Putting The Cart Before The Horse
You’ve heard it a million times before. You’ve heard it from your grandparents, from your mentors, in movies, in classes. “Don’t put the cart before the horse” is a pretty common idiom – so common that it’s probably even over used.
Most people understand what it means on its face. If you put the cart before your horse, your cart isn’t going anywhere. We can mentally picture a horse looking silly as it has a cart strapped up to it’s front.
So most of us know what this literally means, but it’s thrown around a lot when people just like you are starting a business and then it’s not quite as clear. “Not putting the cart before the horse” is actually some crucial advice to the aspiring entrepreneur. When it comes to your business the customer is your horse. Customers (and their demand) drive your business and that’s no figurative quip.
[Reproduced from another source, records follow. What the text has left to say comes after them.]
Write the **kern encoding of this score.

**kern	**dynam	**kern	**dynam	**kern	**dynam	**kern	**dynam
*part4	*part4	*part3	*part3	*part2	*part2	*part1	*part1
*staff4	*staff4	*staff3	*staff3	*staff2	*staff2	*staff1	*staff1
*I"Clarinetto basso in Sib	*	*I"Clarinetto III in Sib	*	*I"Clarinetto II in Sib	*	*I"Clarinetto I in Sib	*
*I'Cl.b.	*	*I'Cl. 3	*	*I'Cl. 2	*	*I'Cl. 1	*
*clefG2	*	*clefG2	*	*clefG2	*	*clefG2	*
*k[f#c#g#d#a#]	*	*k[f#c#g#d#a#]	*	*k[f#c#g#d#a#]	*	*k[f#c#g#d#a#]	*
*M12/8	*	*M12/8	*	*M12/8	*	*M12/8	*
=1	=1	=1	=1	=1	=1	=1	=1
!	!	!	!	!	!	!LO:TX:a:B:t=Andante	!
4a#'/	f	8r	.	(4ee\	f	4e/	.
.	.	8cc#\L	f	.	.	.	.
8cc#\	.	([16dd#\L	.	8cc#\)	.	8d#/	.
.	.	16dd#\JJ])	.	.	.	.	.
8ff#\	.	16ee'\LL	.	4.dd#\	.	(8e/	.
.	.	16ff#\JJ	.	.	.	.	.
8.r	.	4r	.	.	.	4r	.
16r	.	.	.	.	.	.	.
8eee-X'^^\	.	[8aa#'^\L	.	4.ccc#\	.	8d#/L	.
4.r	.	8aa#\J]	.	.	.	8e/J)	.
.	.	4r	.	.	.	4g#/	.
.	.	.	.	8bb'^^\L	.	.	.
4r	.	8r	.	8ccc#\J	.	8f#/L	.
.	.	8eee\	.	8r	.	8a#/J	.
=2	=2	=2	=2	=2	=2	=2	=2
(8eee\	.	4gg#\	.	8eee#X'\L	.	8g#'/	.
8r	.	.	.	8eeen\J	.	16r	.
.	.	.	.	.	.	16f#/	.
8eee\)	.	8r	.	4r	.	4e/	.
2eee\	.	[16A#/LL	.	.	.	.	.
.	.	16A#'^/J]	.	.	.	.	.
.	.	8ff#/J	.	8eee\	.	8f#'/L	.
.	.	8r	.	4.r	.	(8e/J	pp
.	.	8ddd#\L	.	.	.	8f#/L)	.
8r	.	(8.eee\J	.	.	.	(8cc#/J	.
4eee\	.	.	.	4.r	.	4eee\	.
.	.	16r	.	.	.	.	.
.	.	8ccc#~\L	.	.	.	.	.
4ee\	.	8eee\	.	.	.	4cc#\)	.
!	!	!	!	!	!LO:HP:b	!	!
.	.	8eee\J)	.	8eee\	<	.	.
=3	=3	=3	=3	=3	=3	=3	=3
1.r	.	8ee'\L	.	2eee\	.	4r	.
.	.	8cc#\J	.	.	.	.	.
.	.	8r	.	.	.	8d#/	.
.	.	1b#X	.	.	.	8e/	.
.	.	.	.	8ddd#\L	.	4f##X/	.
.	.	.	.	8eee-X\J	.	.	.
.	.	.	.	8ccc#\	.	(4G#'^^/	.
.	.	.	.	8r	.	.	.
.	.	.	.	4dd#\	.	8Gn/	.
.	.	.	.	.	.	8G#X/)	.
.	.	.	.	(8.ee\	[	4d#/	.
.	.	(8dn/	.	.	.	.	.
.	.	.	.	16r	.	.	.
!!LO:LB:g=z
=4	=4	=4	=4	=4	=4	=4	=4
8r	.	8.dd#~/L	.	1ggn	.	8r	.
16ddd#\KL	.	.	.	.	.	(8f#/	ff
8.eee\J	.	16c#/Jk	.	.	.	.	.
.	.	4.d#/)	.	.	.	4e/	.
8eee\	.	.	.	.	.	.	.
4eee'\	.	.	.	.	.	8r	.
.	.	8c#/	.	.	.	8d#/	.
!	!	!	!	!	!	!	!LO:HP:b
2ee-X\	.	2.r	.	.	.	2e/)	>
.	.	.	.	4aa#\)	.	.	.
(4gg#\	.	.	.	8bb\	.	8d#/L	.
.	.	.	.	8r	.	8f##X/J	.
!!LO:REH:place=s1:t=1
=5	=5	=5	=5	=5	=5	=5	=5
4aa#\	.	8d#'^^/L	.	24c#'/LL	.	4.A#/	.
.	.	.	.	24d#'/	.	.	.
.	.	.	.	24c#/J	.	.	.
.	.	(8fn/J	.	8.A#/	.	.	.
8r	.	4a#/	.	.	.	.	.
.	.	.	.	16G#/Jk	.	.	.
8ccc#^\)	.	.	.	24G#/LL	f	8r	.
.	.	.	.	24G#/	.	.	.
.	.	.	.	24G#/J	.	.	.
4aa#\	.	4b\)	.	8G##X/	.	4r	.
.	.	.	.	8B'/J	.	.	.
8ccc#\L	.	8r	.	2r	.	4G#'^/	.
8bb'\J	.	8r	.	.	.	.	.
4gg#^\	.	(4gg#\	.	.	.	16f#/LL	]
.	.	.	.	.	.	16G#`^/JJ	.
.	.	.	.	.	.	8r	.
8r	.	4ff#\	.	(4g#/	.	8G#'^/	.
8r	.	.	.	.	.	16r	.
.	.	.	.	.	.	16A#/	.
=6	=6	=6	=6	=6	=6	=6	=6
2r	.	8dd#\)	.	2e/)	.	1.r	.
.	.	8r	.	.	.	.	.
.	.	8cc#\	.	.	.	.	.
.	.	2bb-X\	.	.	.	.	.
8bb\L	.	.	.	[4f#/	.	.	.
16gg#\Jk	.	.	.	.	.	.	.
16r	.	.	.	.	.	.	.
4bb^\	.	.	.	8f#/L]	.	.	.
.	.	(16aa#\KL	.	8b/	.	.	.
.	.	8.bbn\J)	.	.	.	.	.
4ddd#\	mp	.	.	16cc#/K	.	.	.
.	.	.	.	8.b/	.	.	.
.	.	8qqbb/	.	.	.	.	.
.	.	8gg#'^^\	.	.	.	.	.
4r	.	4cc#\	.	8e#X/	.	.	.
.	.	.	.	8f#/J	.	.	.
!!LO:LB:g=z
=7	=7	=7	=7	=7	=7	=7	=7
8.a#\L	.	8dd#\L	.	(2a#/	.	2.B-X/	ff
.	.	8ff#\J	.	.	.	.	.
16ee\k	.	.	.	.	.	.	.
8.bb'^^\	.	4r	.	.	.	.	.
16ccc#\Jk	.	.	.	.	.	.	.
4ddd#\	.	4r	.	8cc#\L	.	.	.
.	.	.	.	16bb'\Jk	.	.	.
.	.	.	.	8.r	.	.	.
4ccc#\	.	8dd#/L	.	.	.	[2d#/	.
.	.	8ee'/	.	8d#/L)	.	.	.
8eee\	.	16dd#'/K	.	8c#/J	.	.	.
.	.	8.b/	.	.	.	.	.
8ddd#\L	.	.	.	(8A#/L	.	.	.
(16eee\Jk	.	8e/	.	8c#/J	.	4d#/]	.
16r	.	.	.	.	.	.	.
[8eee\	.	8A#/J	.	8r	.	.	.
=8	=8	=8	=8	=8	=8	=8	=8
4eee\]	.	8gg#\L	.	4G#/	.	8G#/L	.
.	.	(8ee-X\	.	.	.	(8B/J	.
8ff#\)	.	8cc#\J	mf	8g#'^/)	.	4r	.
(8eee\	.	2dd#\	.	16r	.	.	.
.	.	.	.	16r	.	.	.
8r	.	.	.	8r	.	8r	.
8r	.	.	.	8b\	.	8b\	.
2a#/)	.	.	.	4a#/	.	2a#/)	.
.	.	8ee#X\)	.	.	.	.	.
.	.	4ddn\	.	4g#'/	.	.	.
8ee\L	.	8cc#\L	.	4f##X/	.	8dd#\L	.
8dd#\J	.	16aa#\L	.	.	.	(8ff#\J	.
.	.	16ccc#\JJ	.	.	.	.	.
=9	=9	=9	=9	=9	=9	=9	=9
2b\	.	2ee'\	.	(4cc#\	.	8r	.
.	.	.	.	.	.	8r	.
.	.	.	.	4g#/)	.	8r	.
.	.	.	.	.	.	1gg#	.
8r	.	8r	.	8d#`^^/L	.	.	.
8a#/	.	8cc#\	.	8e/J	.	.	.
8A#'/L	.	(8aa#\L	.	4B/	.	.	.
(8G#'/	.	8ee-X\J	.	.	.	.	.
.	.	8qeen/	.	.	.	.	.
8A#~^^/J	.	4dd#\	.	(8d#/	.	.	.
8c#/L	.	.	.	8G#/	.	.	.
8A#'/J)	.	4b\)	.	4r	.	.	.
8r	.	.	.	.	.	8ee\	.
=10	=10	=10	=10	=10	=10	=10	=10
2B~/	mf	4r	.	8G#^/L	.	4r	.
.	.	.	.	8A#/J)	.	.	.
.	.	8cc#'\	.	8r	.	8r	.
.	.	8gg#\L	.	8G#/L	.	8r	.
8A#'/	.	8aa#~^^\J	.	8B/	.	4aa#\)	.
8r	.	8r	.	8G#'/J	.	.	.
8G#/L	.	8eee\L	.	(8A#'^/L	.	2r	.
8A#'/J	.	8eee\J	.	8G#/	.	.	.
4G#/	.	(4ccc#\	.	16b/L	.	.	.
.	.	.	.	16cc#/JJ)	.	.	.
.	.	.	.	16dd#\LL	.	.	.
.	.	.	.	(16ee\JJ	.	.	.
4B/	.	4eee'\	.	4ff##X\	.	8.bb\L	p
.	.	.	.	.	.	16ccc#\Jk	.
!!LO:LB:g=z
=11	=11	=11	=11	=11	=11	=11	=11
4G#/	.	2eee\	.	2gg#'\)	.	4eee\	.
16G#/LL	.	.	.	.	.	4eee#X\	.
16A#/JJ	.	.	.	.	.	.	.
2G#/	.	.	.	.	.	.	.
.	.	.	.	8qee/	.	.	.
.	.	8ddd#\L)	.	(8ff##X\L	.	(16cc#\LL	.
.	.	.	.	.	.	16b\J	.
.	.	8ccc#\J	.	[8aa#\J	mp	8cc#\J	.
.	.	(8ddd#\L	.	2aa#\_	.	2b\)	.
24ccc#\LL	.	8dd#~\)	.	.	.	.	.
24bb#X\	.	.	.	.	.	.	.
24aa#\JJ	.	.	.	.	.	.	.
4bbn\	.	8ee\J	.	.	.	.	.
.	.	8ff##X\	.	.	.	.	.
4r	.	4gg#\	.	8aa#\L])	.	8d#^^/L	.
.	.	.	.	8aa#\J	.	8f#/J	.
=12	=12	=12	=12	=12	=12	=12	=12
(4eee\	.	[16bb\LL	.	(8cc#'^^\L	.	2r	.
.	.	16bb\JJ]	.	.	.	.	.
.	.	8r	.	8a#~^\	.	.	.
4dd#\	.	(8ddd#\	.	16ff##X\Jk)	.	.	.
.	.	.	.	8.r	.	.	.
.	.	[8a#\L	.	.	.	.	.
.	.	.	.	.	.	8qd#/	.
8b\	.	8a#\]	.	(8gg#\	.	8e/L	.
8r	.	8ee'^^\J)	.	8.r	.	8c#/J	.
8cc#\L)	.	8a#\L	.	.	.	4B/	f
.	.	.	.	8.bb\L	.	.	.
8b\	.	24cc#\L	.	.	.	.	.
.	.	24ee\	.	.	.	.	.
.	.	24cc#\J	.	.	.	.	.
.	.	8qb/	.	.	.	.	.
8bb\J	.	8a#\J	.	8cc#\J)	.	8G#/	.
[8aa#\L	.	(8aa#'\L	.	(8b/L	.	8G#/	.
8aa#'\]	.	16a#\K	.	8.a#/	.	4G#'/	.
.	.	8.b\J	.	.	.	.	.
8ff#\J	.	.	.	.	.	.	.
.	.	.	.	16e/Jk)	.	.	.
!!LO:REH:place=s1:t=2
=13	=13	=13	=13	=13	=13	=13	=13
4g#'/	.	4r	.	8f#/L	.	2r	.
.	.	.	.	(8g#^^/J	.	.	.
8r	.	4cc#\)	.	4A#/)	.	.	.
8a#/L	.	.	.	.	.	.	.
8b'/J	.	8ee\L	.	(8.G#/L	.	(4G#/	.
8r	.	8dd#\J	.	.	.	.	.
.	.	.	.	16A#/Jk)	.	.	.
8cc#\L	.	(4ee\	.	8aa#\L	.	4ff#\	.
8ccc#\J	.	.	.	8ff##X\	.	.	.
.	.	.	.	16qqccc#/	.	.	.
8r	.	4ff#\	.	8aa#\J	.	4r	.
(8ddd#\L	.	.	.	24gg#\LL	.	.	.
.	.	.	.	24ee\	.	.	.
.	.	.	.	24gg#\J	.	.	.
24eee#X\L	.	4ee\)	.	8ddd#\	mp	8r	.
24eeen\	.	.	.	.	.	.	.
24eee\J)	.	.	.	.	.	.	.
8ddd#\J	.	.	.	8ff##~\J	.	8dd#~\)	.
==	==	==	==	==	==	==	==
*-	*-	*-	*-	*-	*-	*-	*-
You have to make sure you have customers for your product before you start investing your precious capital and time into the other parts of your business.
This is true for even the largest of companies. When Pepsi Clear was a flop the company had to pull it. Had they done more customer research they could have figured that out before they bottled a few million gallons of it. I’m sure you could name more than a handful of companies that spent thousands on building an app, just to find out no one would download it.
While companies like Pepsi could recover from mistakes like this, entrepreneurs who are still fresh out the gates don’t have that luxury. When it comes to you and your startup, you don’t have to invest in pricey market studies and focus groups. What you can do is to go out and find your desired customers before you build your product.
Here’s what that might look like in real life. We recently met an entrepreneur who wanted to start a new type of football video game that would be “way better than madden.” That’s an admirable feat to take on. He had one major problem, though. He was putting the cart before the horse. Even though he was still in the idea stage, he figured his first step was to connect with a game developer and start building. That’s a grade A example of putting the cart before the horse, A.K.A. not finding your customers first.
So given that same scenario – here’s how to focus on putting the customers (horse) first. First, start a meetup. Just start getting together people who’d like to play madden or flag football together. It can start as totally free and open to the public, but you should be gaining their email addresses or at least a facebook follow from them. After a few of these events, you’d probably have a few hundred contacts who you know are your target customer (they like football).
Next, you can start hosting small madden or flag football competitions. You can charge a small entry fee for competitors. Now you have not only expanded your audience more, but you’ve started generating cash flow to reinvest in your bigger goal – creating a football video game. If you aren’t into the in-person meetups, you can start building a community of football game fans on Twitch.
This strategy seems like the long way around to building a video game and in some ways, it might be. Yet, the path of building your customer base and generating some basic cash flow has some serious advantages. Number 1 is that you don’t have to quit your day job to start doing this, which means substantially less risk. Secondly, you can start generating cash flow early to fund things like developing a video game. When you finally do bring a video game to market you already have a litany of customers waiting to buy and you’ve had a close relationship with them throughout so you’re less likely to build a product they don’t want. If you’re really savvy you can pre-sale the video game before it’s even finished.
Who do you think makes it past the first year?
The guy who quits his job and invested thousands into developing a video game without knowing any customers.
The guy who builds a community of customers and bootstraps his game development along the way – while keeping his job for as long as possible.
Don’t put the cart before the horse. Customer demand drives your business whether you’re a small or large company. If you’re just starting a company – find your customers before you build a massive business. Find a horse before you buy a cart.